August 14, 2015 by Blog Editor

 With the move by the People’s Bank of China to devalue the yuan on Tuesday this week, markets globally were spooked. Considering the country’s total debt to GDP –  currently at a whopping 228% – it is not surprising that concerns about the health of the Chinese economy were raised.


Beijing tried to present Tuesday’s decision – the biggest one-day drop in the currency’s value since January 1994 – as a move to a more market-orientated and freely floating exchange rate rather than an intentional devaluation, which could prompt other countries to follow suit.  However, it remains unclear exactly how the central bank decides the daily fixing rate. The PBoc only stated that between 10 and 20 banks acted as market makers and that the daily fixing rate was an average of the quotes they sent to the PBoC each morning.

It seems that, when necessary, the PBoC – with $3.7tn in foreign exchange reserves – is fully capable of stabilising the market exchange rate by means of direct intervention in the foreign exchange market, in order to prevent the irrational fluctuation of the exchange rate caused by herd behaviour.

But Beijing is trying to walk a delicate line between allowing market forces to set the exchange rate and “guiding” the rate to a level China’s leaders think is ideal to boost exports and prop up flagging domestic growth.

“Global Currency War”?

China is not the first country that is trying to boost its economy by devaluing its currency. In the recent past, the European Central Bank and the Bank of Japan had to face criticism accusing them of pushing artificially the external value of the euro and yen through the loose monetary policy to stimulate the economy in their currency areas. Already in 2010, the Brazilian Finance Minister Guido Mantega had warned that a “global currency war” could be imminent.

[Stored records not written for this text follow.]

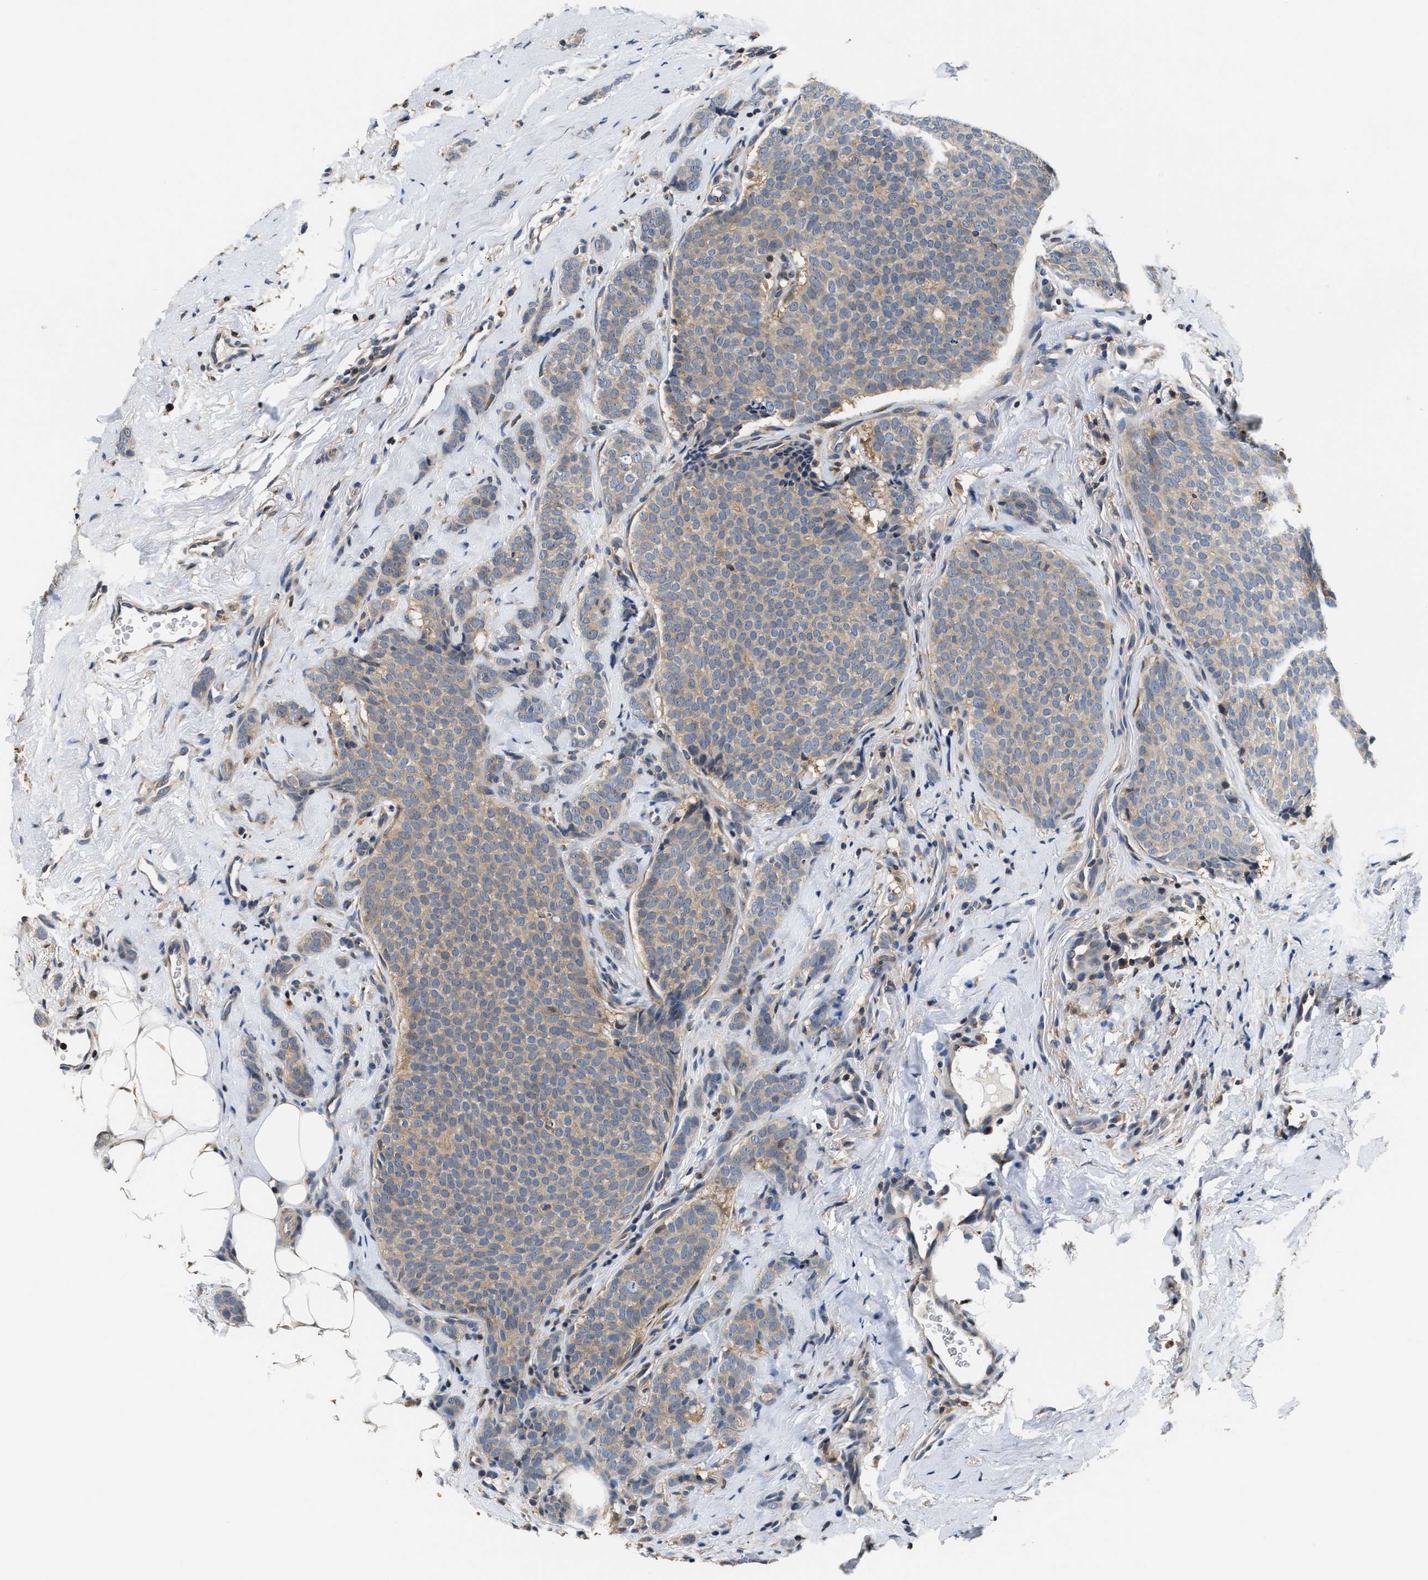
{"staining": {"intensity": "weak", "quantity": "<25%", "location": "cytoplasmic/membranous"}, "tissue": "breast cancer", "cell_type": "Tumor cells", "image_type": "cancer", "snomed": [{"axis": "morphology", "description": "Lobular carcinoma"}, {"axis": "topography", "description": "Skin"}, {"axis": "topography", "description": "Breast"}], "caption": "Protein analysis of breast cancer (lobular carcinoma) shows no significant staining in tumor cells. (Stains: DAB (3,3'-diaminobenzidine) immunohistochemistry with hematoxylin counter stain, Microscopy: brightfield microscopy at high magnification).", "gene": "CHUK", "patient": {"sex": "female", "age": 46}}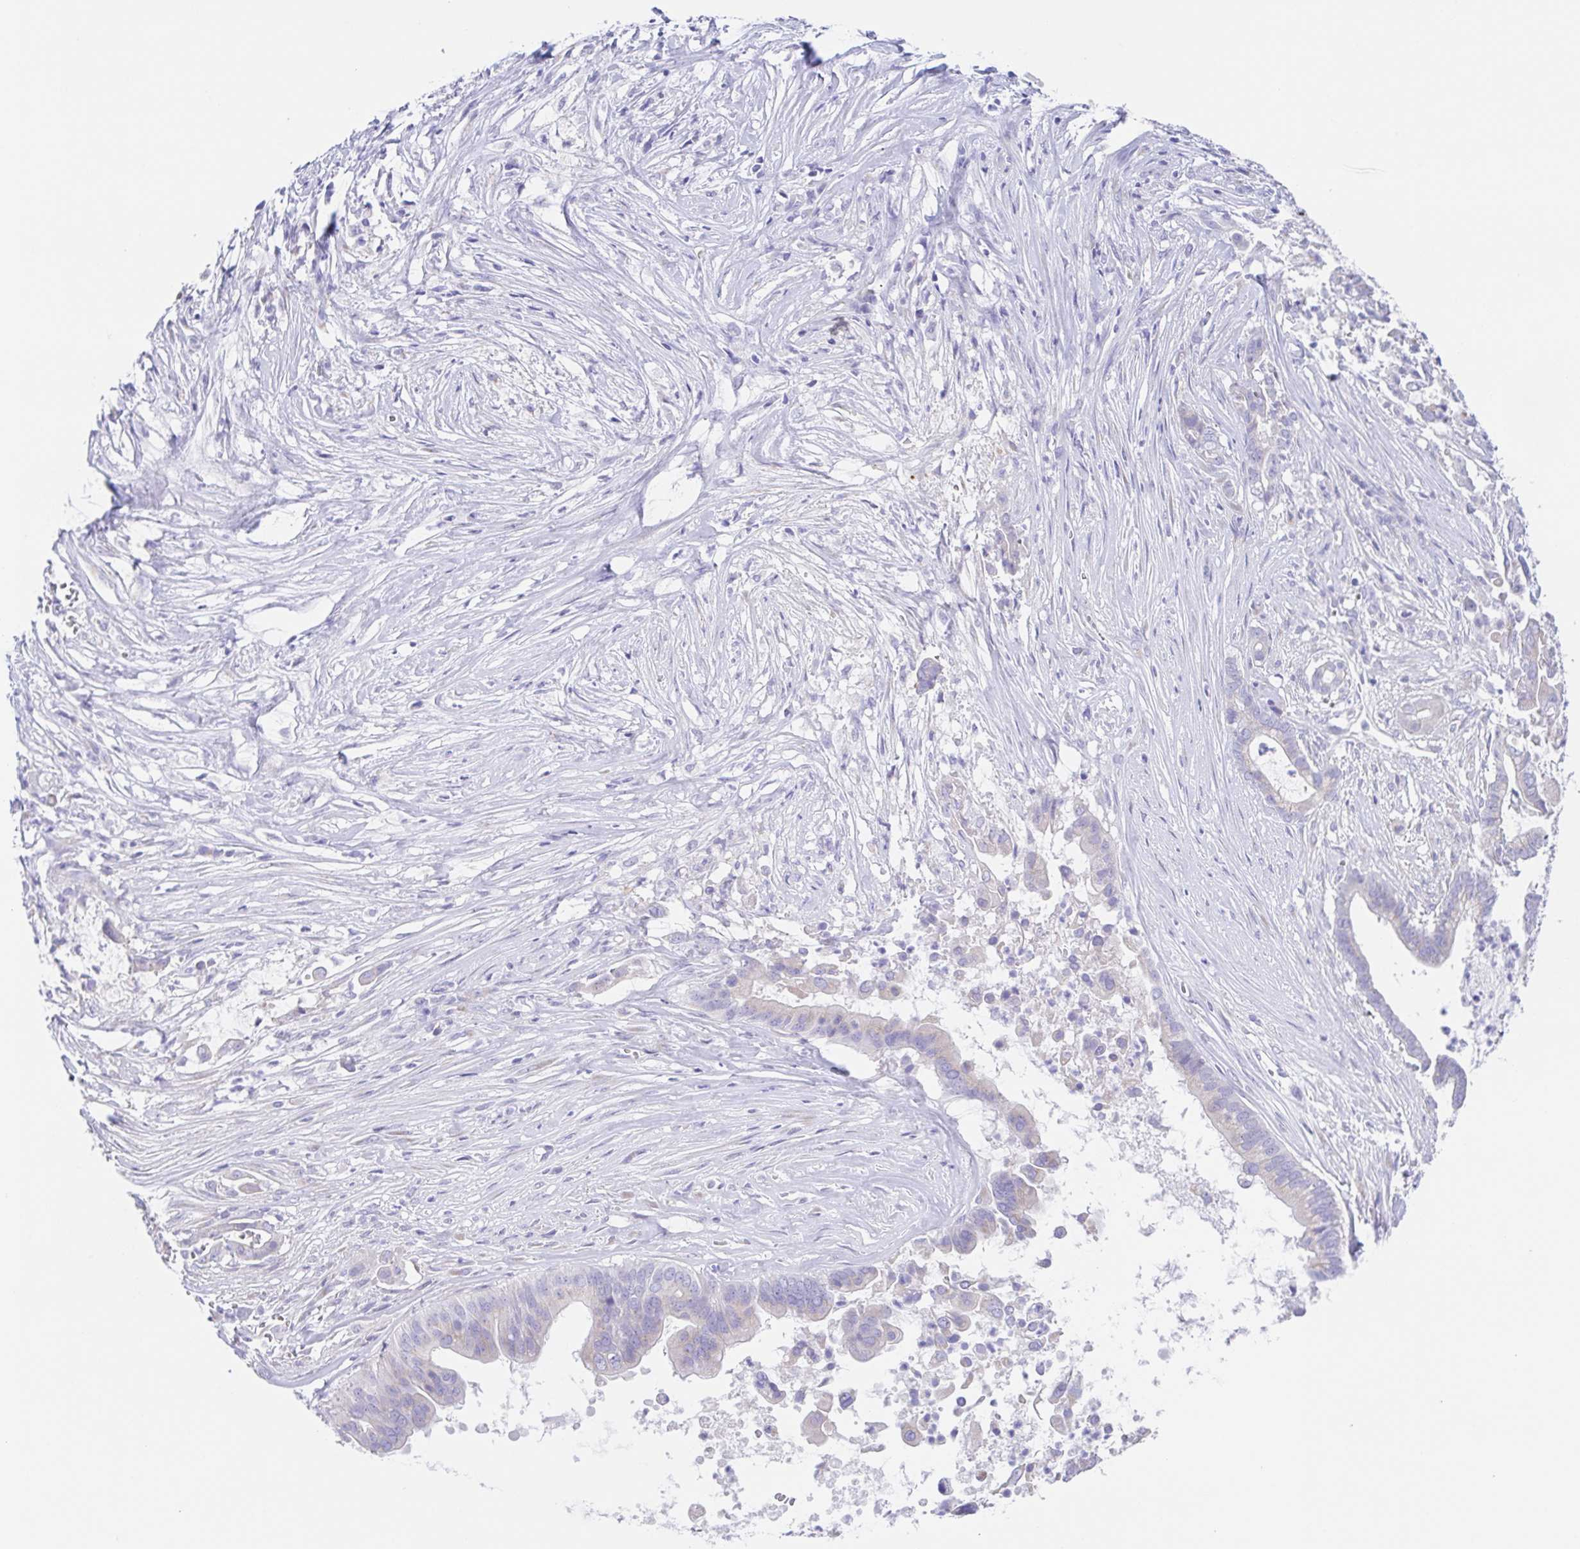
{"staining": {"intensity": "negative", "quantity": "none", "location": "none"}, "tissue": "pancreatic cancer", "cell_type": "Tumor cells", "image_type": "cancer", "snomed": [{"axis": "morphology", "description": "Adenocarcinoma, NOS"}, {"axis": "topography", "description": "Pancreas"}], "caption": "Pancreatic cancer (adenocarcinoma) was stained to show a protein in brown. There is no significant staining in tumor cells.", "gene": "SCG3", "patient": {"sex": "male", "age": 61}}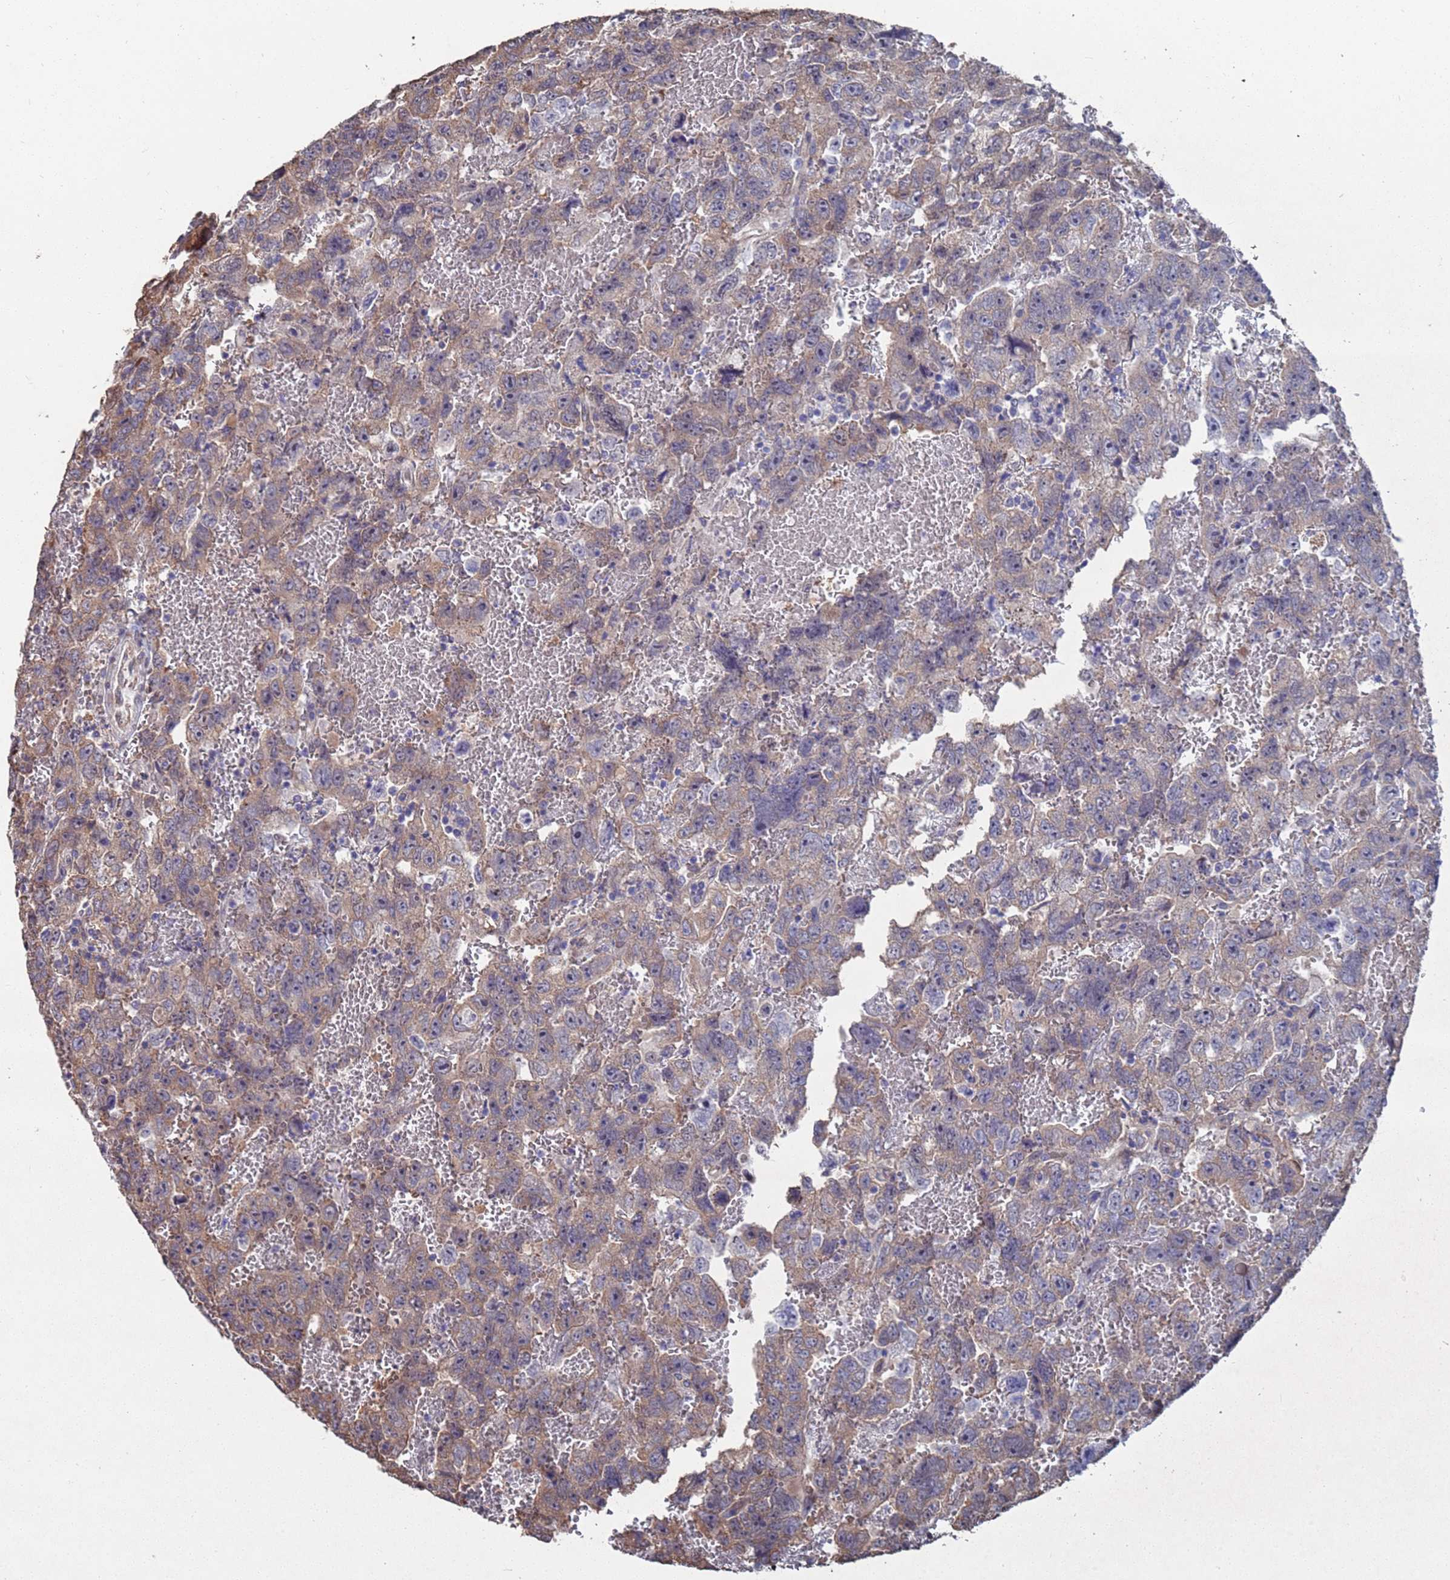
{"staining": {"intensity": "moderate", "quantity": ">75%", "location": "cytoplasmic/membranous"}, "tissue": "testis cancer", "cell_type": "Tumor cells", "image_type": "cancer", "snomed": [{"axis": "morphology", "description": "Carcinoma, Embryonal, NOS"}, {"axis": "topography", "description": "Testis"}], "caption": "This photomicrograph demonstrates IHC staining of testis embryonal carcinoma, with medium moderate cytoplasmic/membranous expression in about >75% of tumor cells.", "gene": "CFAP119", "patient": {"sex": "male", "age": 45}}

Scientists who prefer to use the word “competitive devaluation” instead of “currency war” have acknowledge repeated phases in history where one such “competitive devaluations” have taken place. In the 1930s, several countries, among them the United Kingdom, devaluated their currencies in connection with the departure from the gold standard. In 1931, the pound sterling lost in 1931 around 25% of its external value. Many other countries responded with the introduction of new tariffs and trade barriers. The result was fatal: the international division of labour fell below the level they had reached before the First World War which further led to an escalation of the crisis and helped to nurtured WWII.

Beggar thy Neighbour

The devaluation of the yuan could be problematic if the short-term export success is targeted at the expense of others – economists call it “beggar thy neighbour”. One lesson learned with regards to the politically induced devaluations is that they usually lead to no lasting improvement in the country’s competitiveness. In the short term, a depreciation policy for a country can appear quite successful due to a stimulation of exports and the GDP may rise initially. However, the decline in purchasing power domestically, i.e. when imports would become more expensive, devaluation causes poverty with the risk of inflation increasing.

In the case of China, it seems that the most straightforward reasons behind its move is that China wants to stimulate the growth in it economy after its growth has slowed down and its stock market has been in turmoil for the last few months, with stocks plunging by 32% after a high earlier this year. Although the move was a “one-off” adoption of a market-based approach to setting the yuan’s value, the decision looks an awful lot like an attempt to stimulate the economy as the currency’s strength was putting pressure on exporters, hampering output and most likely employment too.

Moreover, another reason for the PBoC’s surprise move on the yuan is that China’s authorities have long wanted the yuan to gain a coveted status as a global reserve currency. The devaluation could help the yuan gain inclusion in the International Monetary Fund’s Special Drawing Rights (SDR) basket of currencies. If included, the yuan would be among the currencies loaned to sovereign borrowers by the IMF in times of distress. Inclusion in the SDR basket is unlikely to help China financially. Rather, the status is one Beijing desires largely for reasons of vanity, marking it out as one of the world’s most important countries.